▸ WHAT YOU NEED TO DO: Collect each line in the items below that contains the word "between".

##### SOURCE DATA #####

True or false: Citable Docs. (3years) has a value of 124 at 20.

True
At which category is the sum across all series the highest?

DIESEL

#####
##### SOURCE DATA #####

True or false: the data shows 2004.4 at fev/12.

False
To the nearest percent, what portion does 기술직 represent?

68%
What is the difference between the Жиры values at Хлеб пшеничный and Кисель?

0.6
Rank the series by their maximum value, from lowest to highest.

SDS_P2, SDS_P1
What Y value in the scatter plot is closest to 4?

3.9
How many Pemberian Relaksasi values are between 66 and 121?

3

#####

▸ EXERCISE ANSWER:
What is the difference between the Жиры values at Хлеб пшеничный and Кисель?
How many Pemberian Relaksasi values are between 66 and 121?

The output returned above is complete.